(Saved data entries)
◇ ◇ ◇ ◇ ◇ ◇ ◇

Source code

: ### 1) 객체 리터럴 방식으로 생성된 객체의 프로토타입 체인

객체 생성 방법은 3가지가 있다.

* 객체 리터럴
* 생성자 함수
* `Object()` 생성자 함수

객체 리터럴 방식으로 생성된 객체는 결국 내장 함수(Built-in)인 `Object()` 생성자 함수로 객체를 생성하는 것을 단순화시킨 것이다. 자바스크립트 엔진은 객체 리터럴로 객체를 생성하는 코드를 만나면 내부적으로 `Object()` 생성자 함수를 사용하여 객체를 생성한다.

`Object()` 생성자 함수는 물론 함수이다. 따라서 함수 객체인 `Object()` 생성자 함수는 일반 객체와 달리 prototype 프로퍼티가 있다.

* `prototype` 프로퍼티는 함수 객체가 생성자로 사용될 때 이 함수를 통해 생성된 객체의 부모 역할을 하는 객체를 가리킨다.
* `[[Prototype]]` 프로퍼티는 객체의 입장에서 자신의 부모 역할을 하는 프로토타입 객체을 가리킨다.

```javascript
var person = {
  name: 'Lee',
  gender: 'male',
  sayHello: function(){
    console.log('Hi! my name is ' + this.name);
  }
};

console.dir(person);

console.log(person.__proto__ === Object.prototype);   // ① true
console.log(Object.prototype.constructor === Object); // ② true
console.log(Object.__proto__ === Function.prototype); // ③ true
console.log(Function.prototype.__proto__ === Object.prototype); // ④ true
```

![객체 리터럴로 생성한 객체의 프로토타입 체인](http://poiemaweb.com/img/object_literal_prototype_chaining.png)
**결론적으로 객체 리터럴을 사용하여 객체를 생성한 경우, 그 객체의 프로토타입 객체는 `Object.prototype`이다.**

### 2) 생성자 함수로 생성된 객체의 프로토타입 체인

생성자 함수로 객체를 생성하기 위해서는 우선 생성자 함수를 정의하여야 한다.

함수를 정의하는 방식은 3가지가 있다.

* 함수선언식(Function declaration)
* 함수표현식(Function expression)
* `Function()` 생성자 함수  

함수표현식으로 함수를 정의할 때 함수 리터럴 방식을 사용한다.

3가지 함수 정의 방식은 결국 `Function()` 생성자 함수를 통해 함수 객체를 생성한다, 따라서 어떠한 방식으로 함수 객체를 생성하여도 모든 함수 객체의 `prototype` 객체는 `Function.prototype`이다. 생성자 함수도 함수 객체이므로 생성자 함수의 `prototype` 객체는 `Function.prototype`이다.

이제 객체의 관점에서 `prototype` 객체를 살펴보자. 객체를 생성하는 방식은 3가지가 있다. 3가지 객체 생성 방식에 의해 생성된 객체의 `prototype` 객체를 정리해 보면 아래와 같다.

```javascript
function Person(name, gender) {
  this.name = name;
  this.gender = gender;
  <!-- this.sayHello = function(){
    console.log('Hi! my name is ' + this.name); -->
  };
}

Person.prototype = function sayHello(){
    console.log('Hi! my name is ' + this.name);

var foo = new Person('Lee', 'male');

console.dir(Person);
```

◇ ◇ ◇ ◇ ◇ ◇ ◇

Every line in the data that holds the string "사용하여" should be returned.

Solution
객체 리터럴 방식으로 생성된 객체는 결국 내장 함수(Built-in)인 `Object()` 생성자 함수로 객체를 생성하는 것을 단순화시킨 것이다. 자바스크립트 엔진은 객체 리터럴로 객체를 생성하는 코드를 만나면 내부적으로 `Object()` 생성자 함수를 사용하여 객체를 생성한다.
**결론적으로 객체 리터럴을 사용하여 객체를 생성한 경우, 그 객체의 프로토타입 객체는 `Object.prototype`이다.**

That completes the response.